### [REQUIRED WORK]
1/ Repeat everything in the recon post from "When hunting for" down to "save them in wayback.txt.", with "goldmine" switched to "treasure trove".
2/ In the post on archived JavaScript files, which file does the Step 1 command save the fetched URLs in?
3/ Carry on the post about extracting URLs from archived JavaScript files from the point where it stops.

### [SELECTED TEXT]
+---+

2 min read

Uncover Hidden URLs with Archived JavaScript Files: A Bug Bounty Recon Trick

Uncover Hidden URLs with Archived JavaScript Files: A Bug Bounty Recon Trick

When hunting for vulnerabilities or hidden endpoints in web applications, archived JavaScript files can be a goldmine. These scripts often contain forgotten or deprecated URLs, API endpoints, and internal services that might still be alive but are no longer linked from the main website. In this post, we’ll walk through a simple and effective way to extract URLs from archived JavaScript files using publicly available tools.

This method leverages passive reconnaissance techniques—no brute-force, no scanning—just clever use of archives and automation to extract potentially sensitive URLs. Let’s dive in.

🔍 Step 1: Get All Archived URLs Using Passive Sources

echo jsmon.sh | waybackurls | sort -u | tee wayback.txt

This will fetch URLs from sources like the Wayback Machine and save them in wayback.txt.

📁 Step 2: Filter JavaScript Files from the Archived URLs

Now, extract only the JavaScript file URLs from the full list.

+---+

### [MATERIAL SHOWN]
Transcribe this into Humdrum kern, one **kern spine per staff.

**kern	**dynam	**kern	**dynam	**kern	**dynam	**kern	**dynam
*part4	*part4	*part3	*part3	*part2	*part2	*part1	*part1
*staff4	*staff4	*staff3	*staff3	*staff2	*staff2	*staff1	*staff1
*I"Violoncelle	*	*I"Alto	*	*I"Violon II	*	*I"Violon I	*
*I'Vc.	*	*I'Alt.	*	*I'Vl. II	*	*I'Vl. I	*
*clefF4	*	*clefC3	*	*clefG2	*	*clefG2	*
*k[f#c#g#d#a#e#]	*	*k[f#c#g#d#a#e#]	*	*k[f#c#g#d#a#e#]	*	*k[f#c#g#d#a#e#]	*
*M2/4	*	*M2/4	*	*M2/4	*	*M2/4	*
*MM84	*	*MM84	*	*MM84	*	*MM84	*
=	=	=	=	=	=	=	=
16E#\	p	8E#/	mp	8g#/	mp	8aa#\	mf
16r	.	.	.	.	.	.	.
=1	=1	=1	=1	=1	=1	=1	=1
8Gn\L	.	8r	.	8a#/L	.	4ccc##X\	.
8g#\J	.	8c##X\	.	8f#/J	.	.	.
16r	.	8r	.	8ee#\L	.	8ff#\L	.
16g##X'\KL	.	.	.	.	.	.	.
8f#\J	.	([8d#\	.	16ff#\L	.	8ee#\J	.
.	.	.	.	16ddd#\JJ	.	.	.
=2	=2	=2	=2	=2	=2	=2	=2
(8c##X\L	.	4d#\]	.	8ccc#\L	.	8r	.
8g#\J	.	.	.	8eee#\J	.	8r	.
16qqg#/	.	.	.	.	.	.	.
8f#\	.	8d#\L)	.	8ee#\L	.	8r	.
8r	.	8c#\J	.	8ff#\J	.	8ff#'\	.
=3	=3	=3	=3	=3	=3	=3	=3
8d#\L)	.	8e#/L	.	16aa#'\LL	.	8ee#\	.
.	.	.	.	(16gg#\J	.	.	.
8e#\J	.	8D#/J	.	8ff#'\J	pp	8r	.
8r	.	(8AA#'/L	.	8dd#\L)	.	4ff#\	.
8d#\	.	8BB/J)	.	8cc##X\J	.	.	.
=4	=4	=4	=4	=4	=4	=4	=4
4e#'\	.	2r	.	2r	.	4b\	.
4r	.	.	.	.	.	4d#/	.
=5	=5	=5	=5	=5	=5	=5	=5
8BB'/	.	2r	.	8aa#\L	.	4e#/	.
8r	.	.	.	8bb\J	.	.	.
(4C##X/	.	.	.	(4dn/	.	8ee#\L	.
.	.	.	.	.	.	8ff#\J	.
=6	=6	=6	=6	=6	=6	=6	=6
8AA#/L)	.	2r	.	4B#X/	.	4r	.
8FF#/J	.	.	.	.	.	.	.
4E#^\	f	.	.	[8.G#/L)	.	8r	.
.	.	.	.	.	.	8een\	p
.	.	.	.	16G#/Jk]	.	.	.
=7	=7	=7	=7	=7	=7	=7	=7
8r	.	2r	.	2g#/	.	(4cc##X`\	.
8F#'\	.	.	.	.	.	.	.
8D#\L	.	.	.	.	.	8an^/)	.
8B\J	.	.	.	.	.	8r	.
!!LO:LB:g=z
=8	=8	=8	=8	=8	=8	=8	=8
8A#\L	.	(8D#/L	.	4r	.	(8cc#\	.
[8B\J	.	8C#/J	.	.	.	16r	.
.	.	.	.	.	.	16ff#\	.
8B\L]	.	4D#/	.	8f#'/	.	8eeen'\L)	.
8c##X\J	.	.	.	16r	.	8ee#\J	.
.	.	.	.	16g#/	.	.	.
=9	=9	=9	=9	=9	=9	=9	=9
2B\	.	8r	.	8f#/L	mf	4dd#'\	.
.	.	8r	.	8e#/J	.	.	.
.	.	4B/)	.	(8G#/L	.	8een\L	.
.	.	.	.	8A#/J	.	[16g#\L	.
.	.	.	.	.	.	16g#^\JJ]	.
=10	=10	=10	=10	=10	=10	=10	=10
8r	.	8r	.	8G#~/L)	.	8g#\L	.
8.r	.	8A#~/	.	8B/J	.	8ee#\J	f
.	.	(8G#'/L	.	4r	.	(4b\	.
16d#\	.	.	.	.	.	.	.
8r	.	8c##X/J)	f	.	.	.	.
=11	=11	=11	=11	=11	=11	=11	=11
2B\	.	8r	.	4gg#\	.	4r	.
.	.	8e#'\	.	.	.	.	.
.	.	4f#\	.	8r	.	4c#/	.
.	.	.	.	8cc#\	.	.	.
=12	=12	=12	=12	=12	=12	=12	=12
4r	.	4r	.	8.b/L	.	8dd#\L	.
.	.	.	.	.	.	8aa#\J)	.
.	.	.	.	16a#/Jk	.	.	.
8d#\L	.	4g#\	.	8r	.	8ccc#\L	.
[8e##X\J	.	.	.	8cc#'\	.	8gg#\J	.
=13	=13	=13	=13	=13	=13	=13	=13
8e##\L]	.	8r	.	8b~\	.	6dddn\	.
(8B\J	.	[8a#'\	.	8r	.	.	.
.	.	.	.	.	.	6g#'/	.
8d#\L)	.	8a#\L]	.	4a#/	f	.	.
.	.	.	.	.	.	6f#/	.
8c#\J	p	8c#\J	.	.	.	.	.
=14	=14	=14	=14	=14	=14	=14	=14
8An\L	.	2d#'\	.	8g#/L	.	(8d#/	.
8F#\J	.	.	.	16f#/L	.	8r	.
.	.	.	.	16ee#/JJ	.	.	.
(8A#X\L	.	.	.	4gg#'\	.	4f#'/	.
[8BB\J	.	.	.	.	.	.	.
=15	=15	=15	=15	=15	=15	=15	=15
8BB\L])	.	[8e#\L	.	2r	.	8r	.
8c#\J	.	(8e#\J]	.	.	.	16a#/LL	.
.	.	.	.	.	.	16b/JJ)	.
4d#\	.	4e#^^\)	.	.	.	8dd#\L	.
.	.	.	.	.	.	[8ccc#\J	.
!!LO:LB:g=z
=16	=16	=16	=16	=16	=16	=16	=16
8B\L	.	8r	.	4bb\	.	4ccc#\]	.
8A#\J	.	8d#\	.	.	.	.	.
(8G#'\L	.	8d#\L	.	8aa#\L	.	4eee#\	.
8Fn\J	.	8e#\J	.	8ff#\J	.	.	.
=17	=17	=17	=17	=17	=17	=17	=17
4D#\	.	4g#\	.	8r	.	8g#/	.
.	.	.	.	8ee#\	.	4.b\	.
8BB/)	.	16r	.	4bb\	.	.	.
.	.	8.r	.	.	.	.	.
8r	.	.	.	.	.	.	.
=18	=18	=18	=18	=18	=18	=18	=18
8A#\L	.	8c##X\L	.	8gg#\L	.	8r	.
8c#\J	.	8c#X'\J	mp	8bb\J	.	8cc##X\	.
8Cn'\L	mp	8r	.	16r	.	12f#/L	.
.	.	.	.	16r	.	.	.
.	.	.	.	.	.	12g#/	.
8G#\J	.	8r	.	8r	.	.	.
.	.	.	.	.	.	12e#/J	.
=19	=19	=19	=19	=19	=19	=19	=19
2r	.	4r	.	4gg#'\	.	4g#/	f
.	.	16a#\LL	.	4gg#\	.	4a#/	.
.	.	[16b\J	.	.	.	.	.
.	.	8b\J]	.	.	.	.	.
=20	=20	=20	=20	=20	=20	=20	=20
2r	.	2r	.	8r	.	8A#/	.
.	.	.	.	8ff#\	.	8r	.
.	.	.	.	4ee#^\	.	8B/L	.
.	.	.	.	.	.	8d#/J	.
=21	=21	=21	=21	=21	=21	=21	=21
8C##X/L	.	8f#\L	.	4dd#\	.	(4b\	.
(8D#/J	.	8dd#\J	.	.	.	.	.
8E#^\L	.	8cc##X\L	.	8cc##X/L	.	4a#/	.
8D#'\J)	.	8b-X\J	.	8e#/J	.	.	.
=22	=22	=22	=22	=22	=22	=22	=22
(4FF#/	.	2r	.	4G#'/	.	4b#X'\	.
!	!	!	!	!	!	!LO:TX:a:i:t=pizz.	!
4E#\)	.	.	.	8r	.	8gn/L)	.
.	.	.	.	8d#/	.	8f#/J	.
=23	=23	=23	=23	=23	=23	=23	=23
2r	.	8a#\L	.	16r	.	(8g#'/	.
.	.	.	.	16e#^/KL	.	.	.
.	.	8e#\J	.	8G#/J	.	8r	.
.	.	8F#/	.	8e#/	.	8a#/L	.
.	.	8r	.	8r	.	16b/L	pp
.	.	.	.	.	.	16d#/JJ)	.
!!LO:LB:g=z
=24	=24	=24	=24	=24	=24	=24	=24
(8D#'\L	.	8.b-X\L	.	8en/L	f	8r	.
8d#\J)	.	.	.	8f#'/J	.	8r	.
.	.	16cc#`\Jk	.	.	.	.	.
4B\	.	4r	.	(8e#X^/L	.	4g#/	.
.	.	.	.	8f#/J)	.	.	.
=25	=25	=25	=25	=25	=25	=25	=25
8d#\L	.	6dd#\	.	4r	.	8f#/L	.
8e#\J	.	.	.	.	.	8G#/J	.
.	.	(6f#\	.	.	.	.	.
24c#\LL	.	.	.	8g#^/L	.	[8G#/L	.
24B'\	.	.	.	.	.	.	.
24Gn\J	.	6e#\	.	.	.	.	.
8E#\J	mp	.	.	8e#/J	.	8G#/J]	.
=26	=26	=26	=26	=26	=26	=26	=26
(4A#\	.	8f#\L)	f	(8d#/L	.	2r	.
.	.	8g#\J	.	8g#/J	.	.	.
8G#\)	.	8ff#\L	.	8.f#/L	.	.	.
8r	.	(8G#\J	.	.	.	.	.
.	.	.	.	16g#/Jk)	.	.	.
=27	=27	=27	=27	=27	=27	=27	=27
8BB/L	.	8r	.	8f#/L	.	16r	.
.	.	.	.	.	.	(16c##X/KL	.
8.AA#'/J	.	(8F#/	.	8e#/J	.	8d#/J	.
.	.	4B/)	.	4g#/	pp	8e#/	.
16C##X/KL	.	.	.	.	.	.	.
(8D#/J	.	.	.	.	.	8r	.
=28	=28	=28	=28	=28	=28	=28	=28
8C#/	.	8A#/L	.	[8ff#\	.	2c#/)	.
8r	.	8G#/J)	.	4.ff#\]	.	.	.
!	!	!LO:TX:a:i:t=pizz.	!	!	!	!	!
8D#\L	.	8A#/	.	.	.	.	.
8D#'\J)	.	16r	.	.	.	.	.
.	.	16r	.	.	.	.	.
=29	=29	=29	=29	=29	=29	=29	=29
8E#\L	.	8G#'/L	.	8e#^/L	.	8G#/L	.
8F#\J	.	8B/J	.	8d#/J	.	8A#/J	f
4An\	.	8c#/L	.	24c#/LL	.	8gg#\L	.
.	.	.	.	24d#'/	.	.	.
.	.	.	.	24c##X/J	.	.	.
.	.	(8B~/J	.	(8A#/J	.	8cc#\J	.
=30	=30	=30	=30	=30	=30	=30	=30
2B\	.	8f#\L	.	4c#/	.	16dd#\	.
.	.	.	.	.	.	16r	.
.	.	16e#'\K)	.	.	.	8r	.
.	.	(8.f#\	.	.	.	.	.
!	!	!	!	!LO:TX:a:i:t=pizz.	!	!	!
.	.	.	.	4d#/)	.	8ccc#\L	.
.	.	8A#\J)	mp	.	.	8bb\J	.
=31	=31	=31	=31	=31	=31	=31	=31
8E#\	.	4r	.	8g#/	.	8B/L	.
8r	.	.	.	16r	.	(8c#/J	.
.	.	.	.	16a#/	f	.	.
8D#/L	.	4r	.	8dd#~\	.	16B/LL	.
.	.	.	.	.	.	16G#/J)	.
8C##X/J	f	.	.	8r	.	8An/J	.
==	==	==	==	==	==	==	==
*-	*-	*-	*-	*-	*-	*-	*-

+---+

### [ANSWERS FOR THE EXERCISE]
1/
When hunting for vulnerabilities or hidden endpoints in web applications, archived JavaScript files can be a treasure trove. These scripts often contain forgotten or deprecated URLs, API endpoints, and internal services that might still be alive but are no longer linked from the main website. In this post, we’ll walk through a simple and effective way to extract URLs from archived JavaScript files using publicly available tools.

This method leverages passive reconnaissance techniques—no brute-force, no scanning—just clever use of archives and automation to extract potentially sensitive URLs. Let’s dive in.

🔍 Step 1: Get All Archived URLs Using Passive Sources

echo jsmon.sh | waybackurls | sort -u | tee wayback.txt

This will fetch URLs from sources like the Wayback Machine and save them in wayback.txt.

2/ wayback.txt

3/
cat wayback.txt | grep -E '\.js$|\.js\?' | tee jsurls.txt

This filters out anything that doesn’t look like a .js file or query-based JS endpoint.

🌐 Step 3: Check for Live JavaScript Files Using httpx

Create a directory to store the responses, and then use httpx to fetch only the live JavaScript files (i.e., returning HTTP 200).

mkdir res; cat jsurls.txt | httpx -mc 200 -srd res

Each live JS file response will be saved in the res folder for further inspection.

🔗 Step 4: Extract All URLs from JavaScript Content

Use grep to find all hardcoded URLs inside the JS responses.

cat res/* | grep -Eo 'https?://[a-zA-Z0-9._~:/?#@!$&'\''()*+,;=%-]+' | sort -u | tee urls.txt

These URLs can lead to admin panels, hidden APIs, third-party integrations, and more—all of which could be potential entry points for further recon or exploitation.

Conclusion

This passive recon technique is especially useful in the early stages of a bug bounty program or red team assessment. By digging into historical JavaScript files, you may uncover deprecated but still-active URLs, internal APIs, or forgotten services that developers never meant to expose.

Keep exploring, automate smartly, and never underestimate the value of archived data.

Would you like a downloadable script or cheatsheet version of this workflow?

👉 Click here to download the bash script.

👉 Visit Jsmon for JS security at scale.

Thanks for reading!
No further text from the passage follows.